Well, it seems our friends at the Chaos Computer Club have gotten a hold of it and did some analysis, and they did... really not like what they saw. Turns out that in addition to being brazenly illegal, the whole thing appears to have been written by a high school student over the course of an afternoon. The report is all in German, sadly, but here are some of the highlights for you silly foreigners:
- They seem to have judged HTTPS to be insufficient for their purposes and created some kind of homebrew communication protocol. So all it takes to completely neuter it is a firewall rule.
- The IP of the command and control server is hardcoded. It's 207.158.22.134, if you're curious. No, that's not a German IP. It's in Ohio, evidently.
- There is an authentication channel and everything, but the password is - you guessed it - hardcoded. It's C3PO-r2d2-POE, which kind of makes it even worse.
- Wait, did I say a password was required for issuing commands? No, it's not. The password is only used for answers from the trojan. If you want to issue commands (or hijack the trojan), you... pretty much have to know that it's running on the target machine, and... uhm, that's it.

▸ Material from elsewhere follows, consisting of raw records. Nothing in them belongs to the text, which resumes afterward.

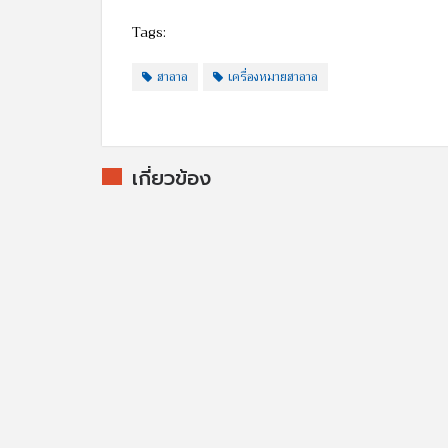
Tags:
ฮาลาล
เครื่องหมายฮาลาล
เกี่ยวข้อง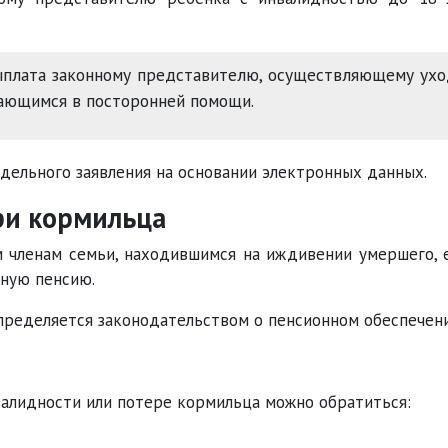
плата законному представителю, осуществляющему ух
дающимся в посторонней помощи.
тдельного заявления на основании электронных данных.
ри кормильца
 членам семьи, находившимся на иждивении умершего, 
нную пенсию.
пределяется законодательством о пенсионном обеспечени
нвалидности или потере кормильца можно обратиться: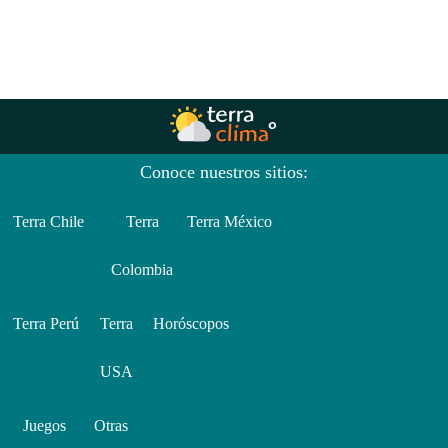
Conoce nuestros sitios:
Terra Chile
Terra
Terra México
Colombia
Terra Perú
Terra
Horóscopos
USA
Juegos
Otras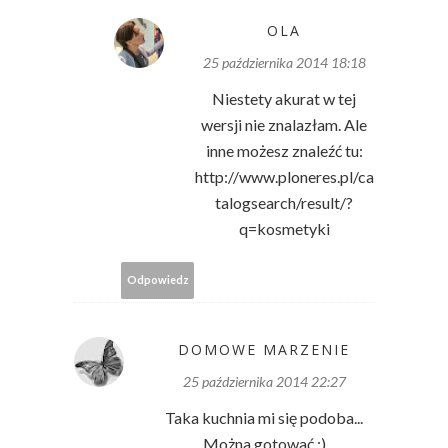
OLA
25 października 2014 18:18
Niestety akurat w tej
wersji nie znalazłam. Ale
inne możesz znaleźć tu:
http://www.ploneres.pl/ca
talogsearch/result/?
q=kosmetyki
Odpowiedz
DOMOWE MARZENIE
25 października 2014 22:27
Taka kuchnia mi się podoba...
Można gotować :)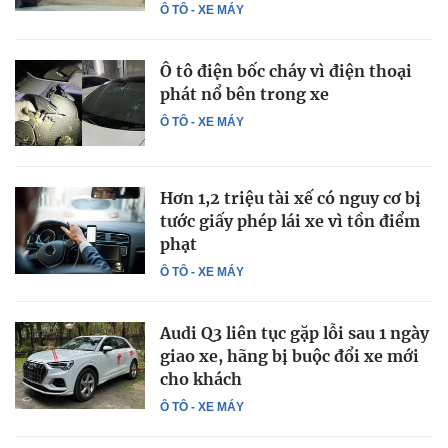
Ô TÔ - XE MÁY
Ô tô điện bốc cháy vì điện thoại
phát nổ bên trong xe
Ô TÔ - XE MÁY
Hơn 1,2 triệu tài xế có nguy cơ bị
tước giấy phép lái xe vì tồn điểm
phạt
Ô TÔ - XE MÁY
Audi Q3 liên tục gặp lỗi sau 1 ngày
giao xe, hãng bị buộc đổi xe mới
cho khách
Ô TÔ - XE MÁY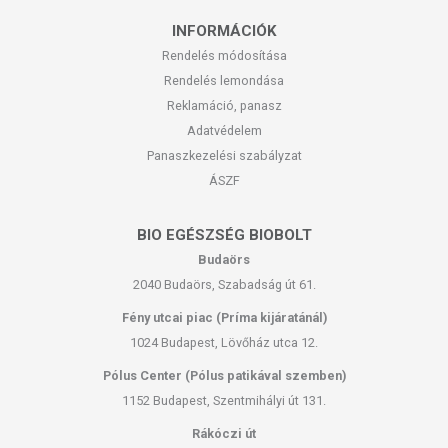
Tárolás:
10-25 °C hőmérsékleten, fénytől és hőtől távol tartandó.
INFORMÁCIÓK
Rendelés módosítása
Figyelmeztetés:
A szemmel, a nyálkahártyákkal és a nyílt sebekkel
való érintkezést kerülje! Kizárólag külső használatra!
Rendelés lemondása
Reklamáció, panasz
Gyártó:
Herbiovit Kft.
Adatvédelem
Panaszkezelési szabályzat
A termék belső fogyasztásra nem alkalmas. A termék nem gyógyít
ÁSZF
betegségeket. A termék nem az orvosi kezelés helyettesítésére
alkalmas. Betegség esetén használatát beszélje meg
kezelőorvosával! Kerülni kell a szembejutást. Az ajánlott napi
BIO EGÉSZSÉG BIOBOLT
alkalmazási mennyiséget ne lépje túl! Ne használja irritált vagy sérült
Budaörs
bőrfelületen! Ne használja a készítményt, ha az összetevők
2040 Budaörs, Szabadság út 61.
bármelyikére érzékeny vagy allergiás! Ha kiütés jelentkezik,
függessze fel a használatát! Gyermekektől elzárva tartandó.
Fény utcai piac (Príma kijáratánál)
1024 Budapest, Lövőház utca 12.
Pólus Center (Pólus patikával szemben)
1152 Budapest, Szentmihályi út 131.
Rákóczi út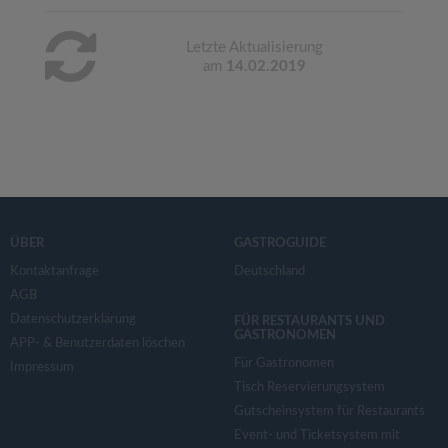
Letzte Aktualisierung
am
14.02.2019
ÜBER
GASTROGUIDE
Kontaktanfrage
Deutschland
AGB
Datenschutzerklärung
FÜR RESTAURANTS UND
GASTRONOMEN
APP- & Benutzerdaten löschen
Für Gastronomen
Impressum
Tisch Reservierungsystem
Gutscheinsystem für Restaurants
Event- und Ticketsystem mit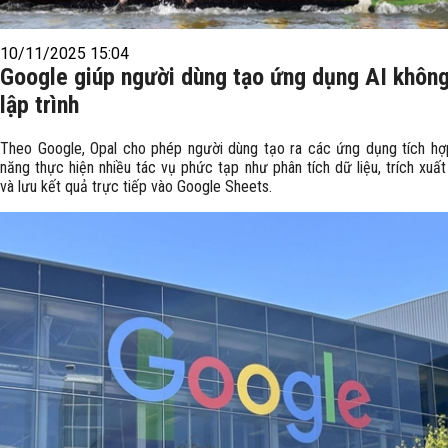
10/11/2025 15:04
Google giúp người dùng tạo ứng dụng AI khôn
lập trình
Theo Google, Opal cho phép người dùng tạo ra các ứng dụng tích hợ
năng thực hiện nhiều tác vụ phức tạp như phân tích dữ liệu, trích xuất
và lưu kết quả trực tiếp vào Google Sheets.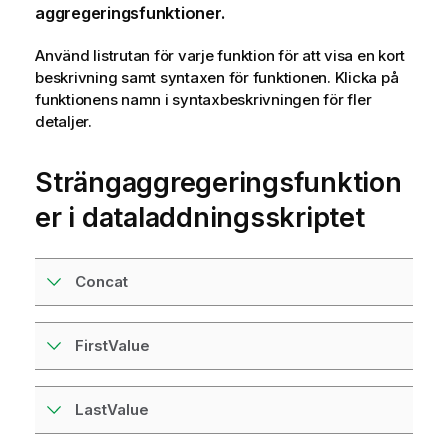
aggregeringsfunktioner.
Använd listrutan för varje funktion för att visa en kort
beskrivning samt syntaxen för funktionen. Klicka på
funktionens namn i syntaxbeskrivningen för fler
detaljer.
Strängaggregeringsfunktion
er i dataladdningsskriptet
Concat
FirstValue
LastValue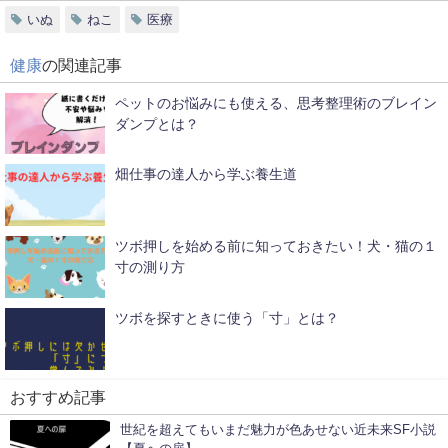
いぬ
ねこ
医療
健康
の関連記事
ペットのお悩みにも使える、思考整理術のブレイン
ダンプとは？
畑仕事の達人から学ぶ養生道
ツボ押しを始める前に知っておきたい！犬・猫の１
寸の測り方
ツボを探すときに使う「寸」とは？
おすすめ記事
世紀を超えてもいまだ魅力が色あせない近未来SF小説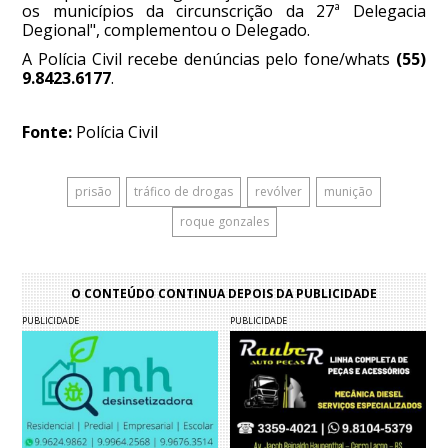
os municípios da circunscrição da 27ª Delegacia
Degional", complementou o Delegado.
A Polícia Civil recebe denúncias pelo fone/whats
(55)
9.8423.6177
.
Fonte:
Polícia Civil
prisão
tráfico de drogas
revólver
munição
roque gonzales
O CONTEÚDO CONTINUA DEPOIS DA PUBLICIDADE
PUBLICIDADE
PUBLICIDADE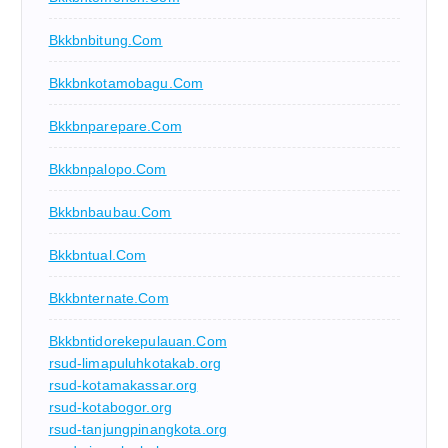
Bkkbnbitung.com
Bkkbnkotamobagu.com
Bkkbnparepare.com
Bkkbnpalopo.com
Bkkbnbaubau.com
Bkkbntual.com
Bkkbnternate.com
Bkkbntidorekepulauan.com
rsud-limapuluhkotakab.org
rsud-kotamakassar.org
rsud-kotabogor.org
rsud-tanjungpinangkota.org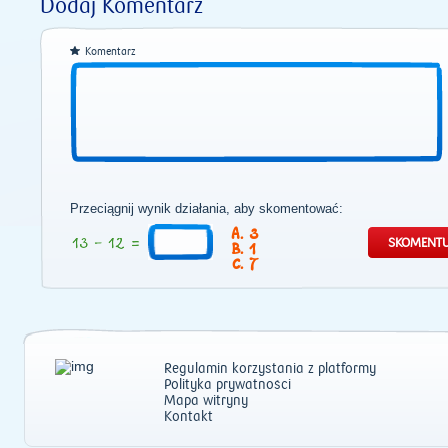
Dodaj Komentarz
Komentarz
Przeciągnij wynik działania, aby skomentować:
3
1
7
Regulamin korzystania z platformy
Polityka prywatności
Mapa witryny
Kontakt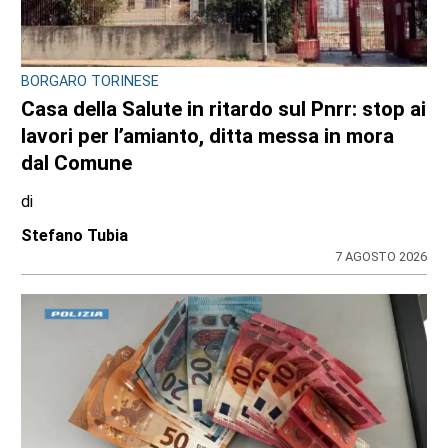
BORGARO TORINESE
Casa della Salute in ritardo sul Pnrr: stop ai
lavori per l’amianto, ditta messa in mora
dal Comune
di
Stefano Tubia
7 AGOSTO 2026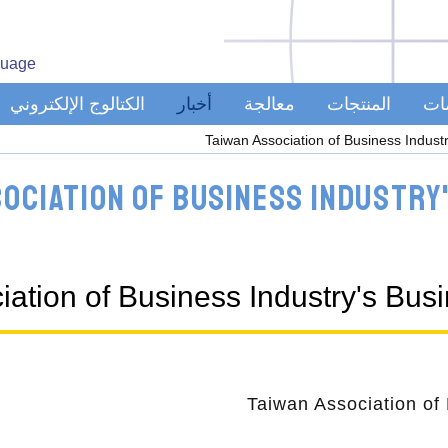
uage
مات
المنتجات
معالجة
أخبار
الكتالوج الإلكتروني
Taiwan Association of Business Indus
sociation of Business Industry
iation of Business Industry's Bu
Taiwan Association of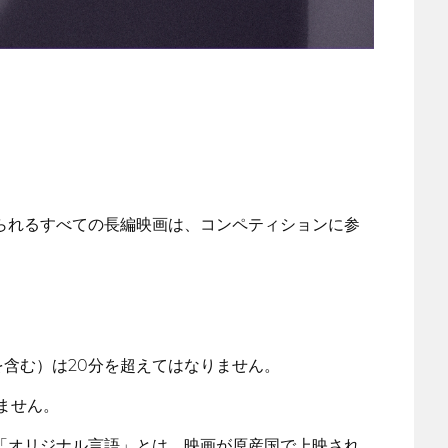
られるすべての長編映画は、コンペティションに参
を含む）は20分を超えてはなりません。
りません。
「オリジナル言語」とは、映画が原産国で上映され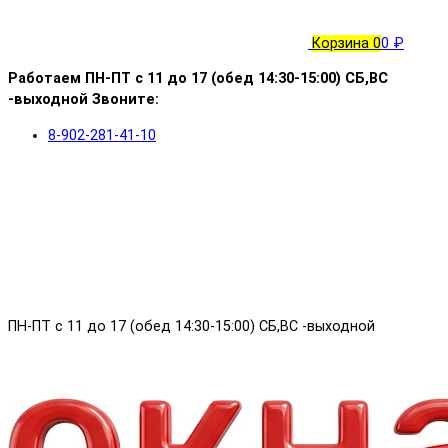
Корзина
0
0 ₽
Работаем ПН-ПТ с 11 до 17 (обед 14:30-15:00) СБ,ВС
-выходной Звоните:
8-902-281-41-10
ПН-ПТ с 11 до 17 (обед 14:30-15:00) СБ,ВС -выходной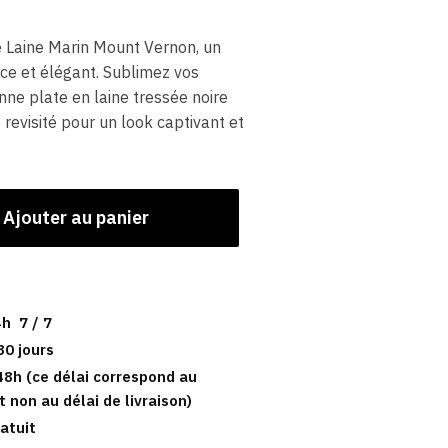
 Laine Marin Mount Vernon, un
e et élégant. Sublimez vos
ne plate en laine tressée noire
 revisité pour un look captivant et
Ajouter au panier
h 7 / 7
30 jours
48h (ce délai correspond au
t non au délai de livraison)
atuit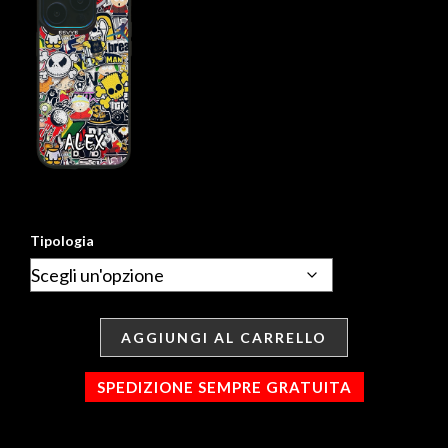
Tipologia
AGGIUNGI AL CARRELLO
SPEDIZIONE SEMPRE GRATUITA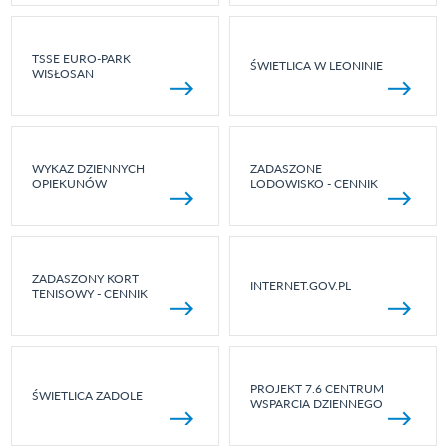
TSSE EURO-PARK
ŚWIETLICA W LEONINIE
WISŁOSAN
WYKAZ DZIENNYCH
ZADASZONE
OPIEKUNÓW
LODOWISKO - CENNIK
ZADASZONY KORT
INTERNET.GOV.PL
TENISOWY - CENNIK
PROJEKT 7.6 CENTRUM
ŚWIETLICA ZADOLE
WSPARCIA DZIENNEGO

- The trojan does use AES encryption for its responses, but it's painfully obvious that this was only done to tick off the box on the requirements chart. To wit: The key is always the same (and hardcoded) without such luxuries as "session IDs"; commands sent to the Trojan do not need to be encrypted (again, only responses are in any way protected) and, oh, due to the broken implementation, identical input always leads to identical output. My crypto-literate friends tell me this is bad.
So what would you have to know to conduct an attack? Let's say, hijack a machine running this? Well:
- You have to know the machine is running it
- You have to know the name of the command that downloads and installs software (it's \x0e)
... and yeah, that's it, actually. If you speak German, I highly recommend reading the report. At least... at least it's easy to detect and remove the Bundestrojaner, I guess?